● **Instruction**
In the passage on consent in Severance, what real-life situation is named as the closest analogy to sex among the show's severed characters?

● **Quoted passage**
The unspoken worry about STIs lingers, adding to the mind-body dilemma of sex in Severance. Imagine an Innie or Outie waking up in the Lumon elevator with an STI that they couldn’t explain, or, like the unnamed Season 1 employee, finding out that they were suddenly pregnant even though they themselves hadn’t been sexually active. Would these not constitute a violation of bodily autonomy, no matter how consensual the inciting sex had been?

Perhaps the closest analogy we have in real life to the situation of Severance‘s sexually active severed characters is sex under the influence to the point of blacking out, where someone may be unable to remember the sex act itself but can still feel its physical impact. But even that isn’t a perfect comparison, because in Severance there will always be another consciousness within the body that may have consented to sex.

“If you are not of sound mind or body, then you cannot consent,” Meek said. “You can’t say yes with a gun to your head. Same thing if you’re completely intoxicated or passed out or not conscious in some way, you can’t consent. That’s where we get the sense that this is an obvious case in the show, because they’re not fully conscious, so how could they consent? But of course, there’s more complexity here, too. I think that the whole point of it is that Severance is raising the question of, ‘where do you draw the line here?'”

Severance has always been about consent, but Season 2’s sex scenes bring that conversation to the forefront.

Adam Scott, Zach Cherry, John Turturro, and Britt Lower in "Severance."

Adam Scott, Zach Cherry, John Turturro, and Britt Lower in “Severance.”

● **Records provided**

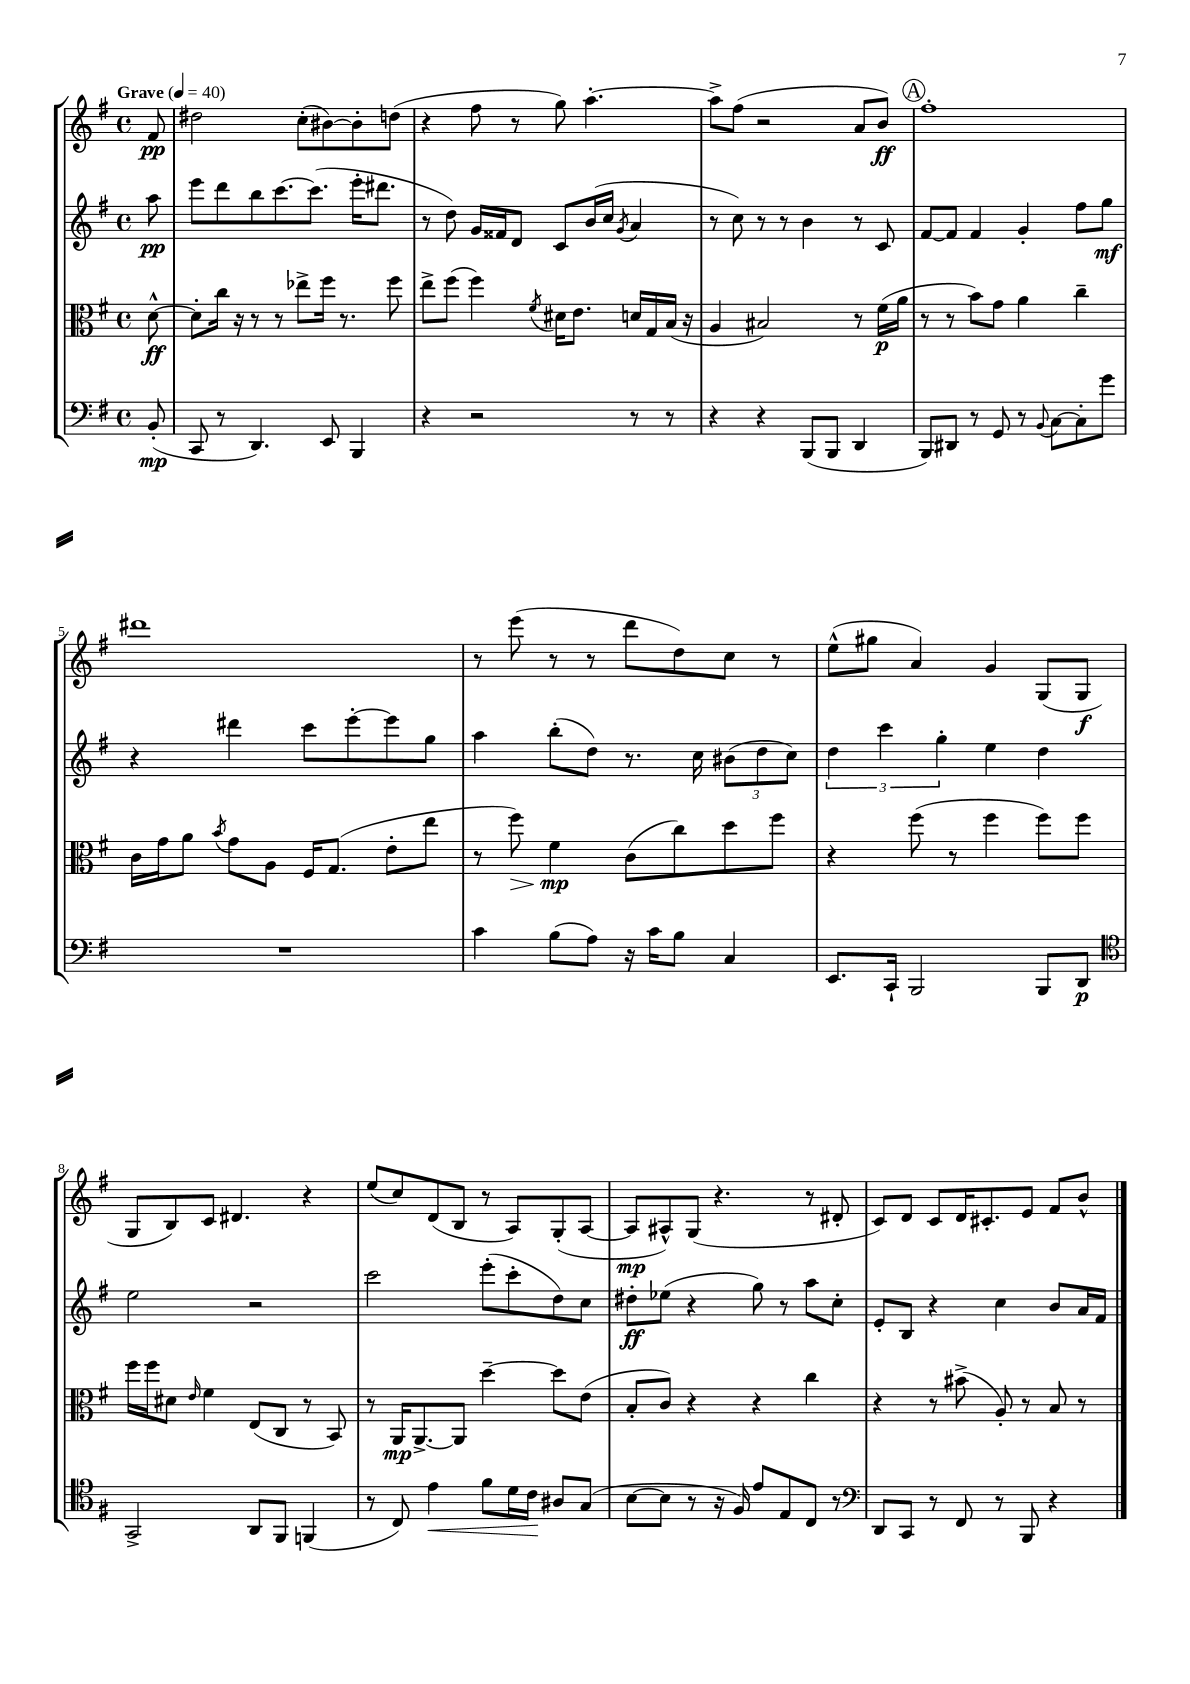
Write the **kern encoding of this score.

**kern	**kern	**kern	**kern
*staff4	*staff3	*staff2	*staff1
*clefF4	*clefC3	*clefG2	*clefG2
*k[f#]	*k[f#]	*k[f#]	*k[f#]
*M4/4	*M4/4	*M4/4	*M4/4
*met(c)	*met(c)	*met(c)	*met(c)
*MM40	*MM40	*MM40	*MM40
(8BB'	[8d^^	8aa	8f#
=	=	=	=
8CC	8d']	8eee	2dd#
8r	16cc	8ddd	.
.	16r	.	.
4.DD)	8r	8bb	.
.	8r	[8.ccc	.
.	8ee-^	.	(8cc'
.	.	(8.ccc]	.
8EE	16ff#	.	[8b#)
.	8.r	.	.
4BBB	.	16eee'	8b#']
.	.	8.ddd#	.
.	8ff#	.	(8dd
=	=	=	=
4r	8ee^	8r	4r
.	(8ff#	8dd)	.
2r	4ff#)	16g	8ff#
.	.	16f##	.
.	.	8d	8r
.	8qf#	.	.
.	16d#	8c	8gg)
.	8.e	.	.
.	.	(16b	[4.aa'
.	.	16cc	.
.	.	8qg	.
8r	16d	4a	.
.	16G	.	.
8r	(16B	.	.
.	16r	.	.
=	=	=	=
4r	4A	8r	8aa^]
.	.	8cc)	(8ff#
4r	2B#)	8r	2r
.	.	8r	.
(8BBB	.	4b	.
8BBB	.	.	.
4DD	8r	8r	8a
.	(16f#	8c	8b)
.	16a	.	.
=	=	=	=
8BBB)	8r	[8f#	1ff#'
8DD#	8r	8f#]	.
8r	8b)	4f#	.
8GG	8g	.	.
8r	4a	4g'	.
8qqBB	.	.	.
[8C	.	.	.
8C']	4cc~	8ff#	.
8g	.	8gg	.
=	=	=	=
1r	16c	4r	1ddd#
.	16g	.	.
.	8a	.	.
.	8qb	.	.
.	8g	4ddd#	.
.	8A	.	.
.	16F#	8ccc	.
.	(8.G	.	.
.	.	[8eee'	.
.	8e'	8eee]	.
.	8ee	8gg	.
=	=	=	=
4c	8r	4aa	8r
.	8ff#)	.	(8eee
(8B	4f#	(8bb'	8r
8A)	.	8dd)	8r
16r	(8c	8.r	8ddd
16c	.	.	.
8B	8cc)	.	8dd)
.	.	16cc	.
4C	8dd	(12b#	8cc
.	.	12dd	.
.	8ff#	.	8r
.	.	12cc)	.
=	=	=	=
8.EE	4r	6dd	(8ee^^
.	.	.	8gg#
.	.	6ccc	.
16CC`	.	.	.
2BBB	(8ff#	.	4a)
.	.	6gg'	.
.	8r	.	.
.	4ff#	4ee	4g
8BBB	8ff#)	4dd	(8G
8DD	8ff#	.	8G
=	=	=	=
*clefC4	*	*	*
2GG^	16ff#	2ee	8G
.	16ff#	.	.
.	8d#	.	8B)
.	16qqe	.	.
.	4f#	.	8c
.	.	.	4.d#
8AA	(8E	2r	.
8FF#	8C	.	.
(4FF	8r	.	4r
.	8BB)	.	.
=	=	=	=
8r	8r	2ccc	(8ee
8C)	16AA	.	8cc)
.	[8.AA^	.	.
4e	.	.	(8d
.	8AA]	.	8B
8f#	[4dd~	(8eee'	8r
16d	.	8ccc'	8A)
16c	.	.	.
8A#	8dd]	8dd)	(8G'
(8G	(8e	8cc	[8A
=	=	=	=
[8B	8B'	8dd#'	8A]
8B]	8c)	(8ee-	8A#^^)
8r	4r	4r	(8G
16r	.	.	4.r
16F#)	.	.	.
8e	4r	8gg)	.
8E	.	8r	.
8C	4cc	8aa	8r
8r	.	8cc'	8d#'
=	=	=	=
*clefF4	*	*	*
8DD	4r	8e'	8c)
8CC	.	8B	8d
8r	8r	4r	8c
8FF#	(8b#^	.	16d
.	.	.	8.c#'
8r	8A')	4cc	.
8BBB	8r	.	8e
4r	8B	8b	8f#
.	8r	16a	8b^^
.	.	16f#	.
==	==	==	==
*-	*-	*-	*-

● **Solution to the exercise**
Sex under the influence to the point of blacking out, where someone may not remember the act but can still feel its physical impact.